When discussing the April theses of V. I. Lenin in such party organizations of the country as Petrograd, Moscow, Kharkov, Lugansk, Yekaterinoslav, Rostov, Kyiv, Yekaterinburg, Samara, Saratov, Yekaterinodar, Ivanovo-Voznesensk, Kazan and many others even before VII ( The April) All-Russian Conference of the RSDLP (b) put an end to the unification sentiments that manifested themselves among individual compromising Bolsheviks.

But, in spite of this, it still took a considerable amount of time to finally sever the organizational ties with the Mensheviks that had been preserved in the localities in the united organizations, to formalize and strengthen independent Bolshevik organizations everywhere.

* * *

In the context of the unfolding struggle of the Bolshevik Party for the ideological and organizational strengthening of its ranks, in the conditions of the rapid growth of the Party and its primary organizations, the VII (April) All-Russian Conference of the Bolshevik Party opened.

The April Conference of the Bolsheviks completed the elaboration and adoption of the Party's new orientation at the new stage of the struggle and set a course for the preparation of the socialist revolution. It gave clear answers to all fundamental questions of the revolution and put forward the slogan of struggle for the transfer of all state power into the hands of the Soviets.

During the discussion at the conference of the report on the situation in the International, a resolution was adopted that determined the attitude of the Bolsheviks towards the chauvinists, centrists and wavering elements in the Second International and confirmed the impossibility of uniting with parties and groups that stood on the positions of "revolutionary defencism". Along with this, the conference, contrary to the point of view of Lenin, who proposed to remain in the Zimmirwald association only for informational purposes and considered that this association could not serve as the basis for the formation of the Third International, adopted the clearly erroneous point of the resolution advocated by Zinoviev that our party remains in Zimmerwald bloc, setting itself the task of defending the tactics of the Zimmerwald Left there. The Conference instructed the Central Committee to begin immediately the implementation of measures to found the Third International.

The April conference adopted a resolution "On uniting the internationalists against the petty-bourgeois defencist bloom." In this resolution, the conference noted that the Socialist-Revolutionary and Menshevik parties had gone over to the positions of "revolutionary defencism", that is, they supported the imperialist war, voted for a loan and support for the Provisional Government, that these parties pursued the interests and point of view of the petty bourgeoisie in their entire policy and corrupted the proletariat with bourgeois ideas that it was possible to change the policy of the bourgeoisie by means of agreement on it, "control" of the Provisional Government, entry into the ministry, etc. to the further development of the revolution, created the possibility of its defeat by the forces of counter-revolution.
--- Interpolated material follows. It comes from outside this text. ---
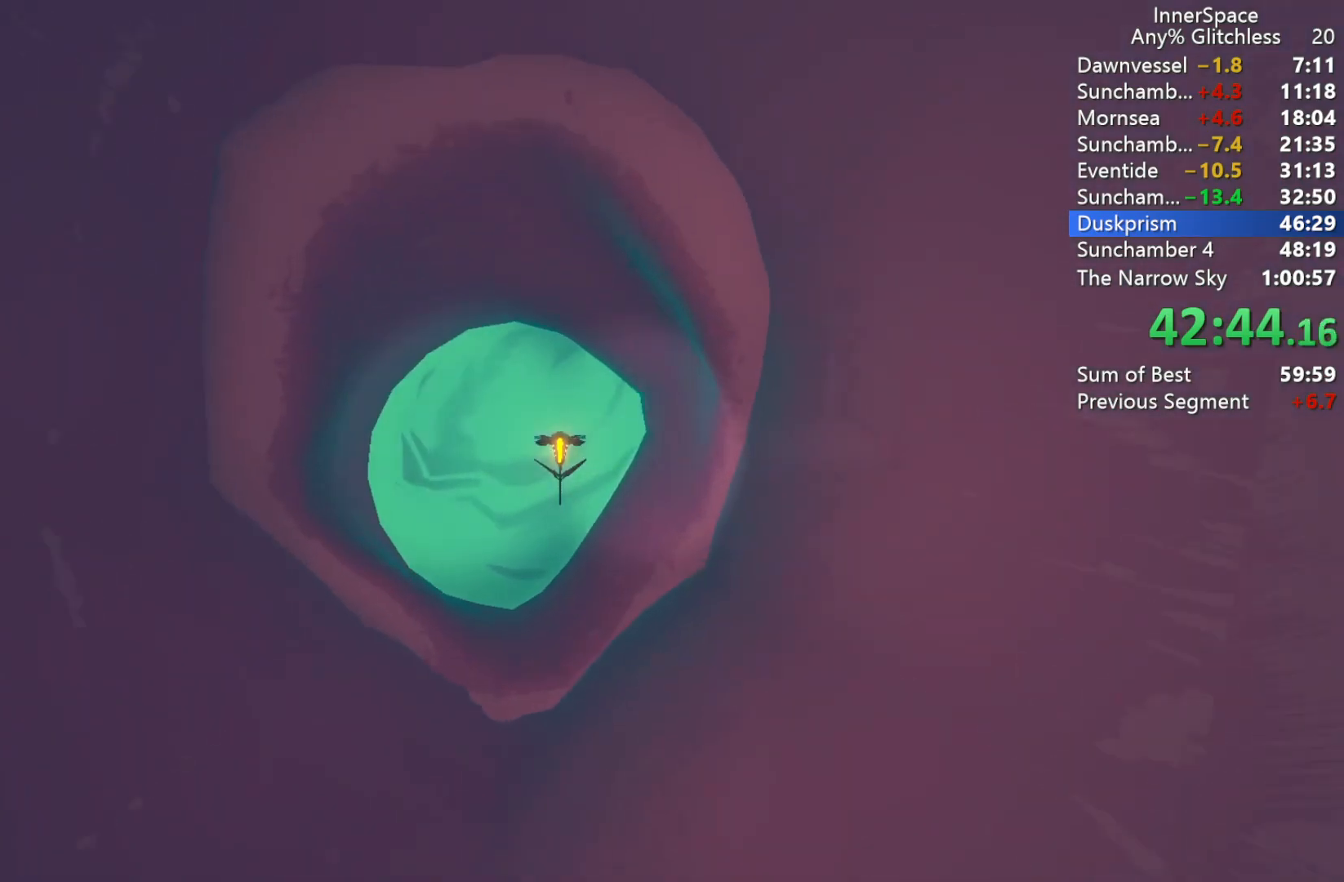
{"buttons": [], "left_stick": "center", "right_stick": "up", "events": []}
Based on this, the conference decided:

“1) recognize unification with the parties and groups pursuing” this policy as certainly impossible;

2) recognize rapprochement and unification with groups and trends that actually stand on the basis of internationalism as necessary on the basis of a break with the policy of petty-bourgeois betrayal of socialism” 29 .

These decisions of the April Conference outlined a clear and precise platform for rallying the internationalist elements in the working-class movement, gave direction and indicated methods for strengthening the Bolshevik Party under the specific conditions of the struggle for the preparation of the proletarian revolution.
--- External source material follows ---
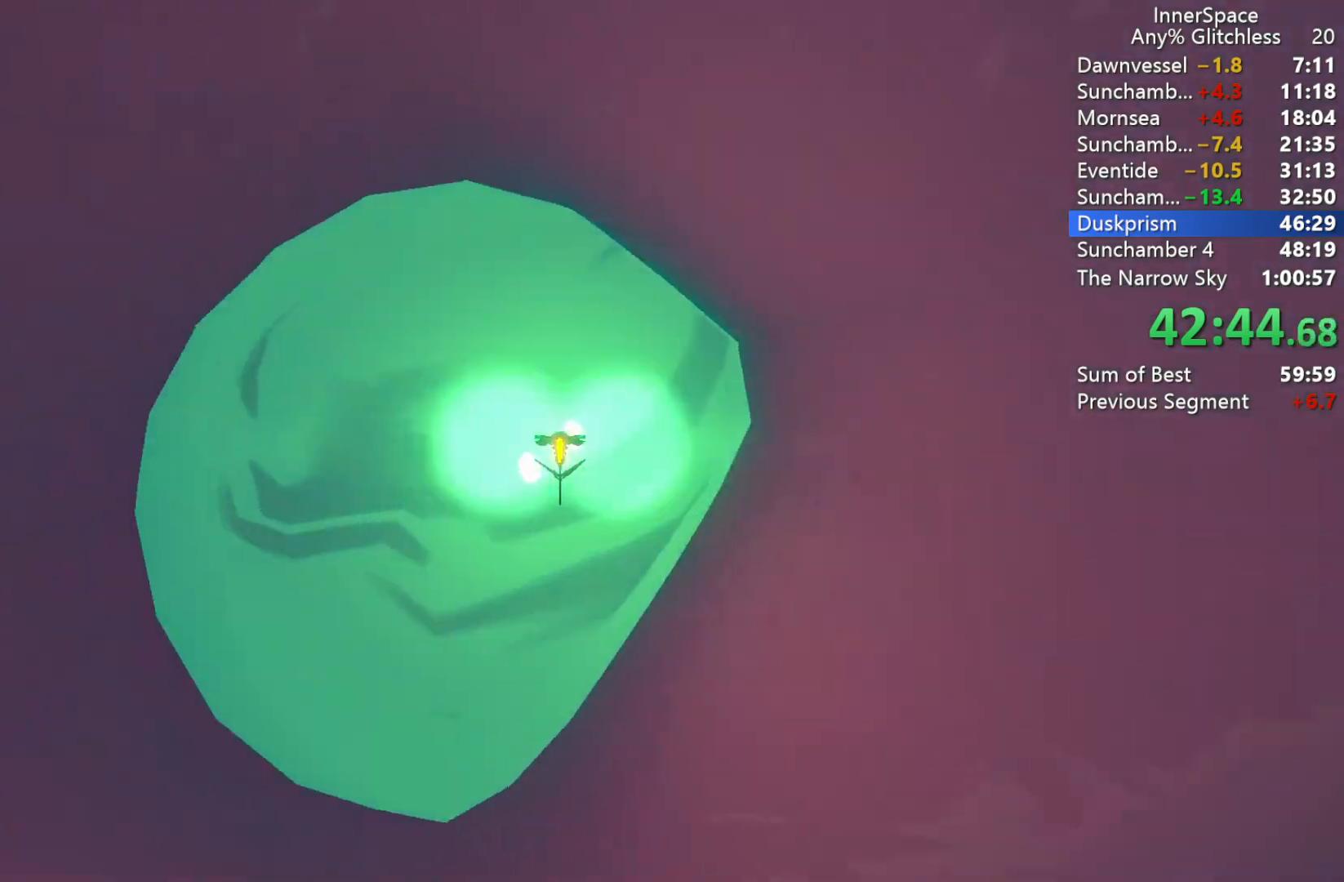
{"buttons": ["R2"], "left_stick": "center", "right_stick": "up", "events": [[417, "R2", "down"]]}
The clear statement of the April Conference of the Bolsheviks that any association with the Mensheviks would prevent their isolation from the masses, without which it would be impossible even to think of liquidating the power of the bourgeoisie, was of exceptional importance. Unification and any blocs with the Mensheviks would have undermined the leading role of the proletariat and its party in the revolution and would have strengthened the position of the Compromisers among the masses, would have made it difficult to free the working people from the captivity of the gullibility of the bourgeoisie, which the Mensheviks, together with the Socialist-Revolutionaries, planted.

The Bolshevik Party most decisively exposed the main thesis of the Mensheviks, put forward by them in favor of unification, that supposedly after the February Revolution of 1917 only two forces appeared in the political arena: the bourgeoisie and "revolutionary democracy". They included the Bolshevik Party along with themselves and the Socialist-Revolutionaries in the latter.

V. I. Lenin drew special attention of the party to the need to explain to the working masses that in fact its two main forces are fighting in the revolution, but three forces, three main groups of parties that differed radically from each other: 1) the Cadets and those who to the right of them, 2) the Mensheviks and Socialist-Revolutionaries, and 3) the Bolshevik Party. At the same time, the first two groups of parties were in a bloc with each other and pursued an imperialist policy.

Only the Bolshevik Party, expressing the interests of the proletariat and the poorest peasantry, consistently defended the interests of all the working masses against the imperialist bourgeoisie.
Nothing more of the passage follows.